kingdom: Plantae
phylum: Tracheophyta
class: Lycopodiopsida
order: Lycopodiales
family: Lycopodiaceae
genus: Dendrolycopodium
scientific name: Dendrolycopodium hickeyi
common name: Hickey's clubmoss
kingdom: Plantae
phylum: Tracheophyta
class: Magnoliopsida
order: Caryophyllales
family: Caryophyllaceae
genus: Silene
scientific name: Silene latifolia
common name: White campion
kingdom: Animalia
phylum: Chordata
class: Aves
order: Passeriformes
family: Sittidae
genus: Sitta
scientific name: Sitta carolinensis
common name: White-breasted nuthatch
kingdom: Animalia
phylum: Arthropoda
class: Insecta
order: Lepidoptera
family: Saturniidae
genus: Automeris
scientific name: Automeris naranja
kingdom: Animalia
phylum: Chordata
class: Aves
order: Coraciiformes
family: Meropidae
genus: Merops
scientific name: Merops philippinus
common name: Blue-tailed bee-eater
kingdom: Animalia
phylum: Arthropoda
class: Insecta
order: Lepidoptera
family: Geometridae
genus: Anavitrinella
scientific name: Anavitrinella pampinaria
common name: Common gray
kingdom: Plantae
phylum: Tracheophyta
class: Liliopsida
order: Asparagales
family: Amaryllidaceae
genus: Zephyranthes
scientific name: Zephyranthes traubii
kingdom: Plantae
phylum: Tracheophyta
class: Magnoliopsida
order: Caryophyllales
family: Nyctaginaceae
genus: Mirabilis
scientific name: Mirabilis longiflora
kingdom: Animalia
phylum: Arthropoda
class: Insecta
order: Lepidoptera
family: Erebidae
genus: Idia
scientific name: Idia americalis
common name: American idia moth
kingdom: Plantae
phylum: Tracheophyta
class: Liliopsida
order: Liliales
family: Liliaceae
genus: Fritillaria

REQUIRED WORK:
Please rewrite everything from the start of the data down to the line containing "scientific name: Sitta carolinensis", inclusive, as a two-column CSV with the headers field and value, one row per line of data. Put each field in double quotes and replace any line breaks inside it with spaces.

PROBLEM SOLUTION:
field,value
"kingdom:","Plantae"
"phylum:","Tracheophyta"
"class:","Lycopodiopsida"
"order:","Lycopodiales"
"family:","Lycopodiaceae"
"genus:","Dendrolycopodium"
"scientific name:","Dendrolycopodium hickeyi"
"common name:","Hickey's clubmoss"
"kingdom:","Plantae"
"phylum:","Tracheophyta"
"class:","Magnoliopsida"
"order:","Caryophyllales"
"family:","Caryophyllaceae"
"genus:","Silene"
"scientific name:","Silene latifolia"
"common name:","White campion"
"kingdom:","Animalia"
"phylum:","Chordata"
"class:","Aves"
"order:","Passeriformes"
"family:","Sittidae"
"genus:","Sitta"
"scientific name:","Sitta carolinensis"